Suppose I've got a people as well as their Gps navigation coordinates:

User1, 52.99, -41.0
User2, 91.44, -21.4
User3, 5.12, 24.5
...

My objective is: Given some coordinates,

  1. In the individuals customers, discover the ones within 20 meters. (how you can perform a Choose statement such as this?)
  2. For every of individuals customers, obtain the distance.

While you most likely suspected, these coordinates is going to be retrieved from the cell phone. The phones will update their longitude/latitude every ten seconds, in addition to have that listing of customers <20 meters. It's dynamic.

I'd like the easiest method to do that to ensure that it may scale.

  • Can you keep coordinates inside a database, increase it every 10 seconds? (Should you store it inside a database...how does one calculate it...)
  • How does one do that therefore it can scale?

Incidentally, there's already an equation that may calculate the length between 2 coordinates http://www.johndcook.com/python_longitude_latitude.html. I simply need to know what's the easiest method to do that technically (Trees, Database? What architecture? More particularly...how does one match the lengthy/lat distance formula in to the "Choose" statement?)

  1. Produce a MyISAM table having a column of datatype Point

  2. Produce a SPATIAL index about this column

  3. Convert the GPS coords into UTM (power grid) coords and store them inside your table

  4. Problem this question:

    SELECT  user_id, GLength(LineString(user_point, @mypoint))
    FROM    users
    WHERE   MBRWithin(user_point, LineString(Point(X(@mypoint) - 20, Y(@mypoint - 20)), Point(X(@mypoint) + 20, Y(@mypoint + 20))
            AND GLength(LineString(user_point, @mypoint)) <= 20
    

Observe that this question will most most likely be operate on very volatile data and you will have to perform the additional inspections promptly.

Since MySQL cannot mix SPATIAL indexes, it will likely be easier to apply certain type of surface tiling technology:

  1. Split our planet surface into numerous tiles, say, 1 x 1 " (it comes down to 30 meters from the meridian and 30 * COS(lon) from the parallel.

  2. Keep data within the CHAR(14) column: 7 numbers from the lat + 7 numbers around the lon (14 numbers whatsoever). Disable key compression about this column.

  3. Produce a composite index on (time, tile)

  4. Around the client, calculate all possible tiles your pals may maintain. For 20 meters distance, this is for the most part 9 tiles, unless of course you're deep at North or South. However, you might alter the tiling formula to deal with these cases.

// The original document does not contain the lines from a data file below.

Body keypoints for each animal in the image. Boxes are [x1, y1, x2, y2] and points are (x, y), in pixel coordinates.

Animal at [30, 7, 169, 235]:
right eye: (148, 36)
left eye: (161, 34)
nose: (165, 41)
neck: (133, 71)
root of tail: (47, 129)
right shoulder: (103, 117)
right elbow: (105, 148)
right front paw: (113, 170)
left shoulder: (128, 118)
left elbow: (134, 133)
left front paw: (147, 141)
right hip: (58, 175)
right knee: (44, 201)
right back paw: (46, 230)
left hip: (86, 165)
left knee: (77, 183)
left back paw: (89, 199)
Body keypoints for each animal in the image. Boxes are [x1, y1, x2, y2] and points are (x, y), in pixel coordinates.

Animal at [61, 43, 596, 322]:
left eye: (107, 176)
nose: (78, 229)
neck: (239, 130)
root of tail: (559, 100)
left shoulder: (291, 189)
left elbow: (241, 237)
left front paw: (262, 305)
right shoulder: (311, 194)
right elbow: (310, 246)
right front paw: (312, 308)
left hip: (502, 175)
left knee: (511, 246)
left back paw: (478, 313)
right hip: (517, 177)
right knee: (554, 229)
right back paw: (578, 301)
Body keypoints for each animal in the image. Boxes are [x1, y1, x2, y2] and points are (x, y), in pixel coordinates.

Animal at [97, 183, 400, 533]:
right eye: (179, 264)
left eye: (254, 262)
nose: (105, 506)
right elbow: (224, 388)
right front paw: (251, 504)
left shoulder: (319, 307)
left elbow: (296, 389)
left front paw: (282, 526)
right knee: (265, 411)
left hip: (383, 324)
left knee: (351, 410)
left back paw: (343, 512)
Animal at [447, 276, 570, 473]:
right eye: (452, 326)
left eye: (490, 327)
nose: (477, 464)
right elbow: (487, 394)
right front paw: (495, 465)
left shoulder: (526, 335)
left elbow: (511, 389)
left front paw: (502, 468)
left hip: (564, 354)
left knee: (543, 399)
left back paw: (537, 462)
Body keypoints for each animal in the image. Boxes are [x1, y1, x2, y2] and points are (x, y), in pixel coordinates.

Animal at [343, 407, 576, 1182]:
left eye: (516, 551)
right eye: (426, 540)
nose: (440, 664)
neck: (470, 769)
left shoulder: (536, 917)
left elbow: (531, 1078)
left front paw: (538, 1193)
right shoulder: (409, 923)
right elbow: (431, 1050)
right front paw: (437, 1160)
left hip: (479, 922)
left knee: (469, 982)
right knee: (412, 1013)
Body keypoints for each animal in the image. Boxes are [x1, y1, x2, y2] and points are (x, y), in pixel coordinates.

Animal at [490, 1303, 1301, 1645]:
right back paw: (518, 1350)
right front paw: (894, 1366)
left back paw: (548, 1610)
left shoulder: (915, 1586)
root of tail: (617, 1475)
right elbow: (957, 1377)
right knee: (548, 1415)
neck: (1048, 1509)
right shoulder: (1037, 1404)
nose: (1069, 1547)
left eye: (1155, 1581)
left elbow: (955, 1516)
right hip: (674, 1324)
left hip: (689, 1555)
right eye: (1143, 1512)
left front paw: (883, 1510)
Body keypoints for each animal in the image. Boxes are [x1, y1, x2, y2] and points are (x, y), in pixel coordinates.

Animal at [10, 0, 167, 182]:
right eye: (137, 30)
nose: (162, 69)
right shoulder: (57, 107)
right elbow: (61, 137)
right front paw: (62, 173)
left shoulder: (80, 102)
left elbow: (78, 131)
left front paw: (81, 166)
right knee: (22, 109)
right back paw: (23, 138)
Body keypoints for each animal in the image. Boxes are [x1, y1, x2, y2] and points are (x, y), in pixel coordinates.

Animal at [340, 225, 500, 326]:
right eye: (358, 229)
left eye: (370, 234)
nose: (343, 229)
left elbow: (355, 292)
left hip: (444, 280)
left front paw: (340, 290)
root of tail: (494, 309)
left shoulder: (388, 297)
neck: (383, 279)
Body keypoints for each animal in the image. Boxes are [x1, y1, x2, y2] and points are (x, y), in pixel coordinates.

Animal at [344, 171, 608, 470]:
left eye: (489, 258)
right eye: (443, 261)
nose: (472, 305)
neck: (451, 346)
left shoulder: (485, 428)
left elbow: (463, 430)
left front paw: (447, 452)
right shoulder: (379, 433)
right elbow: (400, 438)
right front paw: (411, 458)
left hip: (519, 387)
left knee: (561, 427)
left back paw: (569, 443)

  5. Problem this question:

    SELECT  *
    FROM    (
            SELECT  tile1
            UNION ALL
            SELECT  tile2
            UNION ALL
            …
            ) tiles
    JOIN    users u
    ON      u.tile  = tiles.tile
            AND u.time >= NOW() 
            AND GLength(LineString(user_point, @mypoint)) <= 20
    

, where tile1 etc are precalculated tiles.

SQL Server implements this formula because of its spatial indexes (instead of R-Tree that MySQL uses).

Well, the naive approach is always to do an O(n) omit every point, obtain distance in the current point, and discover the very best 20. This really is perfectly Suitable for small datasets (say <= 500 points), but on bigger sets it will likely be quite slow. In SQL, this is like:

SELECT point_id, DIST_FORMULA(x, y) as distance
FROM   points
WHERE  distance < 20

To deal with the ineffectiveness of the aforementioned method, you would need to apply certain kind of preprocessing step, probably space partitioning. That may frequently significantly improve performance in nearest neighbour kind of searches such as this. However, inside your situation, if all of the points are up-to-date every ten seconds, you would need to do an Ω(n) pass to update the positioning of every reason for the area partitioning tree. For those who have greater than a couple of queries in between each update, it will likely be helpful, otherwise it'll just be an overhead.